Rising gross margins are almost always cheered by market price action, but a myopic focus on this figure can get a company and its investors stuck in a short-term mentality. Yes, increasing gross margins can signify pricing power or cost advantages, but higher prices and lower costs can also make short-term profits look good while actually hurting the business in the long run. For example, a company could cut its service levels, raising gross margins now, but resulting in customer losses in future periods. Consider SuperValu (SVU), which is using this phenomenon to its advantage.
SuperValu is a bit of a turnaround story. For years, its efficiency has lagged that of the competition (e.g. Wal-Mart (WMT)). As a result, its prices are higher relative to the competition, which has caused many of its customers to migrate away.
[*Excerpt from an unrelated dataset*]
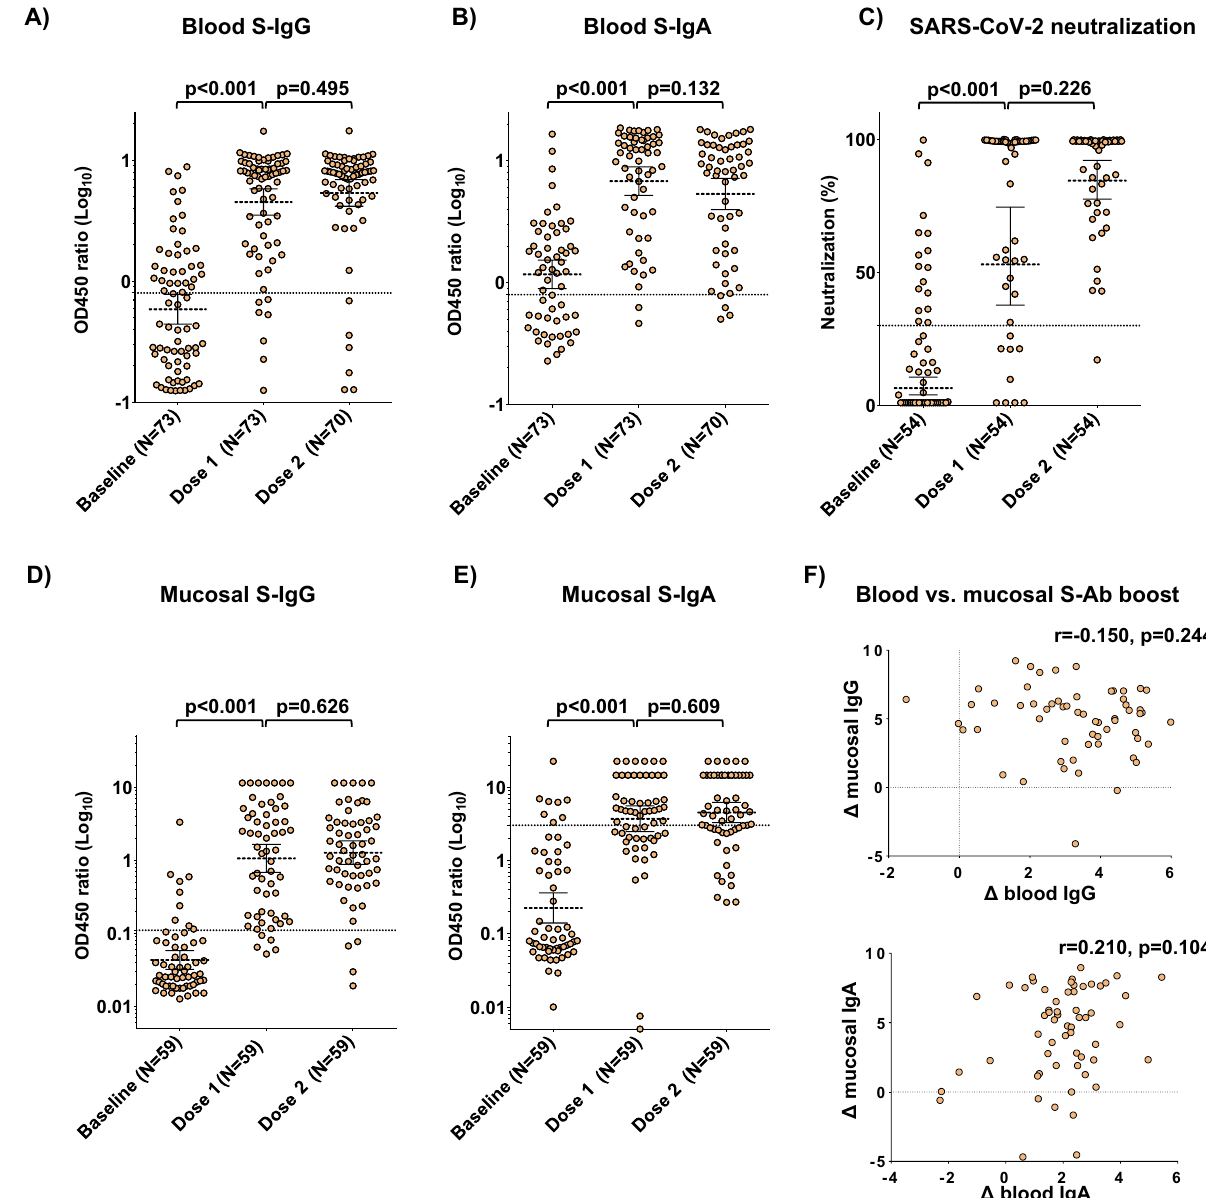
Figure 3. Effects of Sputnik-V vaccination on blood and mucosal SARS-CoV-2 antibodies in all participants. ( A ) Blood Spike-reactive IgG titers at baseline and after vaccination. ( B ) Blood Spike-reactive IgA titers at baseline and after vaccination. ( C ) SARS-CoV-2 neutralization at baseline and after vaccination. ( D ) Mucosal Spike-reactive IgG titers at baseline and after vaccination. ( E ) Mucosal Spike-reactive IgA titers at baseline and after vaccination. ( F ) Correlation plots of mucosal and blood IgG (top) and IgA (bottom) log2-transformed post-dose 2/baseline titer ratios (denoted by “ Δ ”). The Spearman coefficients (r) and their statistical significance (p) are shown. In panels A-E: brackets represent geometric means and 95% confidence intervals; p values indicate the statistical significance assessed by the Mann–Whitney U test. In panels A–E: dotted lines represent the thresholds of assay positivity, defined as OD450 ratio = 0.8 for blood S-IgG and S-IgA, SARS-CoV-2 neutralization = 30% and OD450 ratio = 0.11 and 3.03 for mucosal S-IgG and S-IgA,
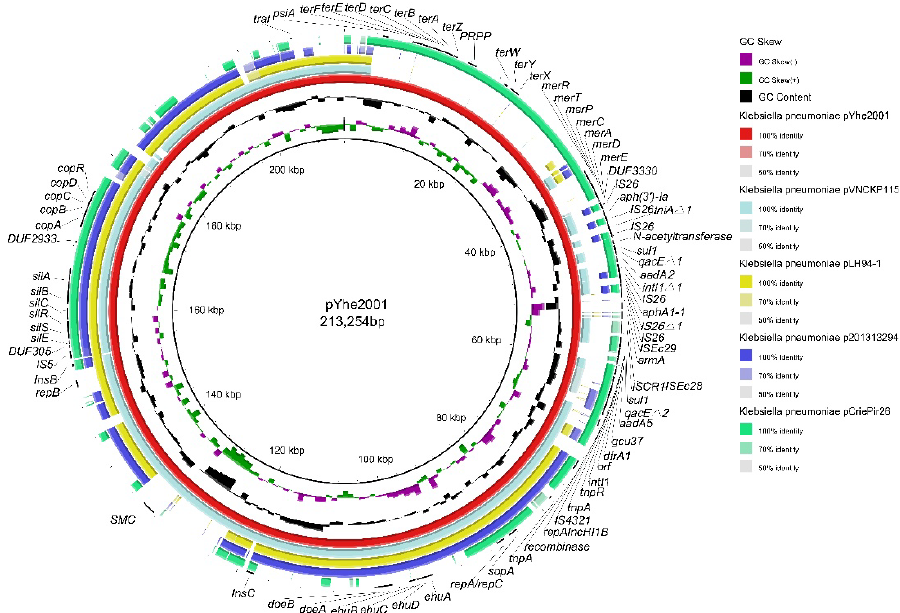
Figure 2. Comparisons of pYhe2001 complete genome sequences with NCBI-published complete plasmid sequences of another four K. pneumoniae strains using BRIG. The innermost circles repre- sent the GC skew (purple/green) and GC content (black). Rings 1–5 represent K. pneumoniae pYhe2001, K. pneumoniae pVNCKp115, K. pneumoniae pLH94-1, K. pneumoniae p201313294, K. pneumo- niae pCriePir26,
Often a company in this position can shrink its way out of trouble, closing unprofitable stores until it is generating normal returns on investment. In this case, however, previous management took on a lot of debt; shrinking revenues would only make the debt loom larger. As such, the only option here was to turn the company around.
New management has done an exemplary job in this regard so far. Many of the initiatives that have been completed or are on-going include:
- Increasing its private-label SKUs so customers can trade down.
- Reducing stock-outs.
- More emphasis on catering to store-specific customer tastes.
- Promotional spending the emphasizes profitability over traffic.
- Reducing shrinkage.
A number of these initiatives required investments in software and systems over the last couple of years, but some of them are already yielding positive results. Yet one wouldn't know it from looking at the company's gross margin levels, which are down. This is because management is re-investing the returns from these initiatives into product prices. In order to bring back customers, SuperValu is investing in price. This lowers the gross margin in the short-term, but should reduce customer attrition over the next several periods. As management makes further progress on the initiatives above, further price reductions are planned. Eventually, customer traffic should start to tick up as SuperValu levels the playing field by reducing the price gap between it and its competitors.
Rising or falling gross margins don't tell the whole story of how well a company is performing. Investors need to dig into the details (through financial releases and quarterly conference calls, for example) to truly understand how well a company is doing. As discussed elsewhere, SuperValu stock offers retail investors the opportunity to invest like a private equity firm in a leveraged buyout.